Bireyleri ötekileştirmek nefret suçudur. Tıpkı diğer her türlü ötekileştirme türünde olduğu gibi, cinsel yönelimlerinden dolayı, üstelik böyle bir biyolojik nedensellikle, bireylere nefret duygusu beslemek ve yaşamsal özgürlüklerini kısıtlamak suçtur. Homofobi, yaşam biçimimizi şekillendiren bizi benzeşebildiğimiz zaman mutlu kılan bu sistemin yarattığı bir olgudur. Doğal içgüdülerimizde olmayan, öğrenilen bir nefret duygusudur. Onu siz yarattınız, siz yok edebilirsiniz. Özgürlüğü yanlış, yapay maddeden oluşmuş şeylere vermek yerine, sevgiye, doğanın doğurduğu güdülere vererek... Nefreti yok edebilir, özgürlüğün anlamını kavrayabilirsiniz. Bir düzen yaratmak için ihtiyacınız olan ahlak anlayışı yaşamsal özgürlükleri kısıtlamak değildir.

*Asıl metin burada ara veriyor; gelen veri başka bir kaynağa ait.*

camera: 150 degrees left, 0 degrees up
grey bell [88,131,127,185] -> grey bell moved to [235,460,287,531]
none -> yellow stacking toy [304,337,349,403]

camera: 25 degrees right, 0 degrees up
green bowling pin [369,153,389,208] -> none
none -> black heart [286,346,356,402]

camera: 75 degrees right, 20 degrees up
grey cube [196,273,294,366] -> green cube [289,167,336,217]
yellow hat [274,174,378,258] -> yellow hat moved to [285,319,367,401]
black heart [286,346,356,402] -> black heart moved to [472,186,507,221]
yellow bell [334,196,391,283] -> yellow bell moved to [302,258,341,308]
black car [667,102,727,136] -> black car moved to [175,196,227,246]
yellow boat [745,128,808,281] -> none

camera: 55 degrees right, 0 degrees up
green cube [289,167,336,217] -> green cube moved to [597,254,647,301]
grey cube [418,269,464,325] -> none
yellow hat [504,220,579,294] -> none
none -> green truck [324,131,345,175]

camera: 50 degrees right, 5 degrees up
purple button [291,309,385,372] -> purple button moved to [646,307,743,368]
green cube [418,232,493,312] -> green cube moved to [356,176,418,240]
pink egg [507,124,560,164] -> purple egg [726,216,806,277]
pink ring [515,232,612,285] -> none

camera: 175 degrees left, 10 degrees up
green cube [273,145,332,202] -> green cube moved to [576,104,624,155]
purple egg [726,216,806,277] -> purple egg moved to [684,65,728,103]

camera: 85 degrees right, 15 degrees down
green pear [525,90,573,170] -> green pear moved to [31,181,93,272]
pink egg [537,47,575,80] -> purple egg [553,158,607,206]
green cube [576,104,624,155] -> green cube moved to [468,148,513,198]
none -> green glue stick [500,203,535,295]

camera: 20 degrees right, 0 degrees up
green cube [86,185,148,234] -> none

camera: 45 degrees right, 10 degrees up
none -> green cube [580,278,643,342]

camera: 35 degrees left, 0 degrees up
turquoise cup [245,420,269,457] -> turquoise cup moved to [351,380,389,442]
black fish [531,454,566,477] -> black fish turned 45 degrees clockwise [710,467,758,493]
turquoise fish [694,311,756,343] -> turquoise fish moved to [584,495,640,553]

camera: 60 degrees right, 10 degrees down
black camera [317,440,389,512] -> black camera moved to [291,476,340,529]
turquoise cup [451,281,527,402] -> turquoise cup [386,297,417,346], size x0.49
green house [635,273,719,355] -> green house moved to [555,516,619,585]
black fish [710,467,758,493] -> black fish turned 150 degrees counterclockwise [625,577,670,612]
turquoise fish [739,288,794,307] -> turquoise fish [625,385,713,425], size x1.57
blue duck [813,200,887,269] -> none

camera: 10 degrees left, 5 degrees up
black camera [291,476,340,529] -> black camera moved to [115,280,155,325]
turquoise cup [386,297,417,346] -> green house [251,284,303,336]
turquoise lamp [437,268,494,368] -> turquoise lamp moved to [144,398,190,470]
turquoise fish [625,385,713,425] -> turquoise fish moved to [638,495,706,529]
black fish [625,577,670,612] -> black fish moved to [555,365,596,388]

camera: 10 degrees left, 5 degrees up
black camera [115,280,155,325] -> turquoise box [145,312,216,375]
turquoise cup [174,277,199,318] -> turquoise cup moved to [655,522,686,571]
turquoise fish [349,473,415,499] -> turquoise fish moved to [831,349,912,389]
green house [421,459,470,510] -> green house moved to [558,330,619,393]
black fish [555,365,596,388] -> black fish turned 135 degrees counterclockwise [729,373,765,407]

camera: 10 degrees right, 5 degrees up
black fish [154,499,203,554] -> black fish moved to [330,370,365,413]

Böyle düzen değil, tutsak zihinli bir düzensizlik sağlanır. Bunu artık görmelisiniz.
Ne tür bir meşguliyetsizlik insanların neyi, kimi sevmeyi, onunla nasıl yaşamayı seçtiğini düşünüp bundan irite olacak kadar aklınızı yormaya sebep oluyor, şaşırıyorum. Garipseyip yadırgamanız gereken elimizden alınan hürlüğün bizi getirdiği bu noktadır. Üzerine düşünmeniz gereken uğruna emeğimizi tükettiğimiz bu sistemin bize giydirdiği rahatsız edici, hastalıklı kalıplardır. Mutlu olmak için onayına bağımlı kılındığımız bu kalıpları kırmak bir ütopya değildir. Aksine, bu kalıpları kırmak, doğal olanı, renkleri selamlamaktır.
Birilerinin özgürlüğünün başka birilerinin tutsaklığına sebep olduğu bir ortamda nefes almaktayız. Özgürlüğün sahiplerinin olduğu, onun güçlünün elinde olduğu bir ortamda. Gücün bireye değil maddeye ait olduğu bir ortamda.
Oysa gerçek özgürlük bireyin elinde olan özgürlüktür. Ve böylesi bir özgürlük, yasalardan önce zihinlerde sağlanır, öğrenmelisiniz.